Adding a command to the Source Control Explorer context menu

Update 2/26/2009: You can find a version of this sample addin that works with VS 2005 here. 

We’ve gotten some questions recently about how to interact with and extend our out-of-the-box version control functionality. For most users, the main hub of activity is the Source Control Explorer, so it makes sense for us to provide some sample code demonstrating how to add a command to the Source Control Explorer’s context menu. The sample additionally provides an add-in command framework making it easier to add commands to other parts of the version control user interface, such as the History window.

The new command added to the Source Control Explorer context menu in this sample is called “Multi Label” and is an extension of the “Quick Label” functionality provided in the downloadable Team Foundation Power Tools. With “Multi Label” you can label multiple items at once by selecting them in the Source Control Explorer’s right pane. Once the Multi Label dialog is up, you can add more paths to label by typing them in.

Here’s how to build and try out the add-in. 
1. On a machine with Visual Studio 2008 and Team Explorer installed, download and unzip Open the VersionControlExtensibility.sln file in Visual Studio.

2. Open the References node for the project in Solution Explorer, and see if any of the assemblies listed have the Warning icon next to them. Microsoft.VisualStudio.TeamFoundation.VersionControl.dll is referenced and is not in the GAC, so you may need to remove and re-add this reference since the path you find it in varies. On my machine (64-bit), the assembly is in C:\Program Files (x86)\Microsoft Visual Studio 10.0\Common7\IDE\PrivateAssemblies.extensibility1

3. Build the solution — you should end up with the VersionControlExtensibility.dll file in the bin/ directory.

Now you’re ready to install. Add-ins live in your My Documents\Visual Studio 2008\Addins folder on disk, and you’ll need to drop 2 files in that directory:

1. The VersionControlExtensibility.AddIn file (which is just an XML file with information about the add-in DLL)
2. The VersionControlExtensibility.dll file which you just built.

Restart Visual Studio 2008 if you have it open, and the add-in will be loaded. Right-click on any item in the Source Control Explorer and you should see “Multi Label…” on the list.


To add your own custom command to the SCE context menu, subclass SCEAddInCommand and provide implementations for the following properties.

// From AddInCommand — base class for all commands
override String Name { get { return “MyCommandName”; } }
override String ButtonText { get { return “Text for Context Menu…”; } }
override String ToolTip { get { return “A short description of my command”; } }
override bool UseMSOIcon { get { return false; } } // Can be used to provide an icon for your command
public override int IconIndex { get { return -1; } } // Can be used to provide an icon for your command

// From SCEAddInCommand — derived from AddInCommand; base class for commands hooking the SCE context menu
override int SCEContextMenuPosition { get { return 5; } }

You’ll also need implementations for the following methods from AddInCommand.
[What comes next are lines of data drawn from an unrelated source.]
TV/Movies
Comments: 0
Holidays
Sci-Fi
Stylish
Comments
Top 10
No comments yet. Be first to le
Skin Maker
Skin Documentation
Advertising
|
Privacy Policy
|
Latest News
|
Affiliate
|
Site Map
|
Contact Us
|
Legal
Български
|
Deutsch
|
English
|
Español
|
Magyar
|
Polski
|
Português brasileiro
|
// Called by Visual Studio to determine whether your command is enabled, disabled, or invisible.
public override void QueryStatus(EnvDTE.vsCommandStatusTextWanted neededText, ref EnvDTE.vsCommandStatus status, ref object commandText)
    status = (vsCommandStatus)vsCommandStatus.vsCommandStatusSupported | vsCommandStatus.vsCommandStatusEnabled;

// Called by Visual Studio when your command is clicked.
public override void Exec(EnvDTE.vsCommandExecOption executeOption, ref object varIn, ref object varOut, ref bool handled)
    handled = true;

Last, you’ll need to add your custom command in Connect.cs’s OnConnection method so that it’s created when the add-in is loaded. I’ve left a sample line there you can uncomment and modify to fit the name of your AddInCommand.

Thanks to Ed Hintz for designing the original version of this framework.

Comments (3)

  1. Greg Roberts says:

    Thanks for the good info here. I am curious on the tool tips issue. When you sample runs i don’t see the test tooltip so i don’t understand when it is meant to kick in.

    If you look at

    you will undertand the context of where i am coming from.

    ideally i would like to steal the tooltip for the "Source Code Explorer" .

    Thanks in advance.

  2. michael.dudek says:

    Hello, do you have a working version of this extension for VS 2010 please?

    Thanks for info.


  3. Satya Srikant Mantha says:


    Do you have some samples in VSIP packages for extending TFS 2010 Source Control? Specifically I am looking for adding new commands as you did in the above and also to extend existing commands like "Get Latest" in context menu.